The relationship between Parkinson’s disease and hearing loss

March 9, 2016 by Sarah Fredj

Parkingson

Studies suggest that elderly people suffering from Parkinson’s disease are also more at risk of experiencing hearing loss.

What is Parkinson’s disease?

Parkinson’s is a neurodegenerative disease that mainly affects movement. It’s caused by cell death in an area of the brain called the “substantia nigra.” The affected cells produce dopamine, a chemical that functions as a neurotransmitter, sending signals between the brain cells involved in movement. The significant decrease in dopamine levels causes the symptoms of Parkinson’s to appear. By the time Parkinson’s is diagnosed, it’s estimated that approximately 80% of dopamine-producing cells have stopped functioning.

The disease is more frequent in elderly people, affecting approximately 1% of those aged 65 and over and 2% of those aged 70 and over. In Canada, some 100,000 people have the disease, including 25,000 in Quebec alone.

A number of symptoms characterize Parkinson’s, but resting tremor is certainly the most indicative, followed by absence/loss and slowness of movement (akinesia and bradykinesia), muscular rigidity, and postural instability.

Is there a relationship between Parkinson’s and hearing loss?

A recent study conducted in Taiwan shows that elderly people with Parkinson’s are 1.5 times more likely to have hearing loss.

To carry out the study, Taiwanese researchers (Lai et al., 2014) created two groups. The first comprised 5,000 patients aged 65 and over diagnosed with hearing loss between 2000 and 2010, while the second comprised 19,900 randomly selected people with normal hearing.

By comparing the proportion of people in each group that eventually developed Parkinson’s, the researchers determined that the incidence of the disease was 1.5 times greater in the group with hearing loss, and were also able to confirm a positive correlation between Parkinson’s and hearing loss in elderly people.

Decrease in dopamine = hearing loss?

Another team of researchers (Vitale et al., 2012) has proven that dopamine could have a protective effect on the hearing organ: the cochlea. As Parkinson’s is caused by a decrease in dopamine and a direct correlation has been found between hearing loss and Parkinson’s disease, researchers hypothesized that inadequate levels of dopamine, combined with age, could damage the cochlea.

> _TASK REQUIREMENTS_
According to the article on Parkinson's disease and hearing loss, about what share of dopamine-producing cells have stopped functioning by the time Parkinson's is diagnosed?

Dataset items
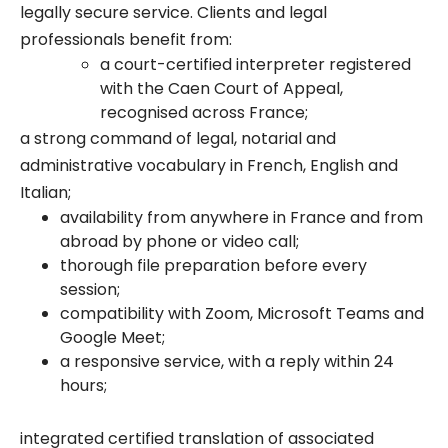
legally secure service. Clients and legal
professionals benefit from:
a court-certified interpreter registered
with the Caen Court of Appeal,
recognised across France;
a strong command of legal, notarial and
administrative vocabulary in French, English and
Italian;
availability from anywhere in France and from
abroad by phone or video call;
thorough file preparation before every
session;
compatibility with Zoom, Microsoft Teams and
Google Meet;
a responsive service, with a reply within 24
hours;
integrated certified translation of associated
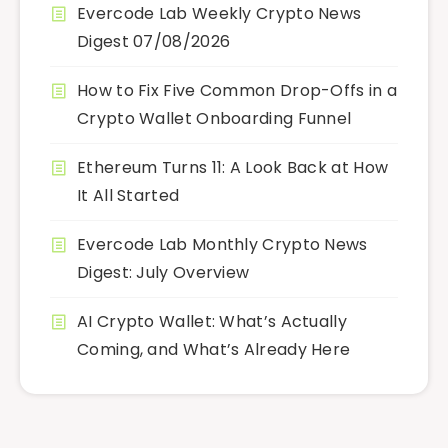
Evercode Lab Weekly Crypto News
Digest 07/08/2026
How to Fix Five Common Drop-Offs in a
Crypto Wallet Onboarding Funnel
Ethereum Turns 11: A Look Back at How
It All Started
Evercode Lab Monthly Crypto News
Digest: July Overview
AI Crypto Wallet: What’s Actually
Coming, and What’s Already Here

* * *

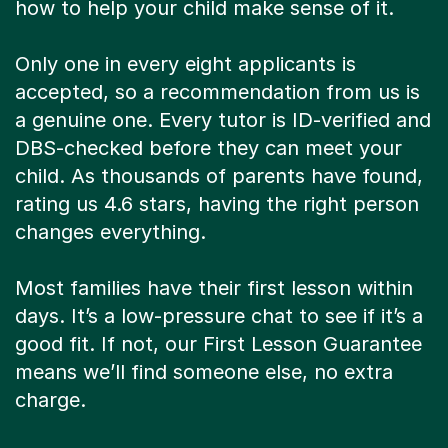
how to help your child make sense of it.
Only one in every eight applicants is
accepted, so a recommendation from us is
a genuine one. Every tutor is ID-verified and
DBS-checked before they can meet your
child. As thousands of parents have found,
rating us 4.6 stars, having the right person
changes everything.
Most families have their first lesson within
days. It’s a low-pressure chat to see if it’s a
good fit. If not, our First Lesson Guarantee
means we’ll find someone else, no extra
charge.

> _SOLUTION BELOW_
Approximately 80%.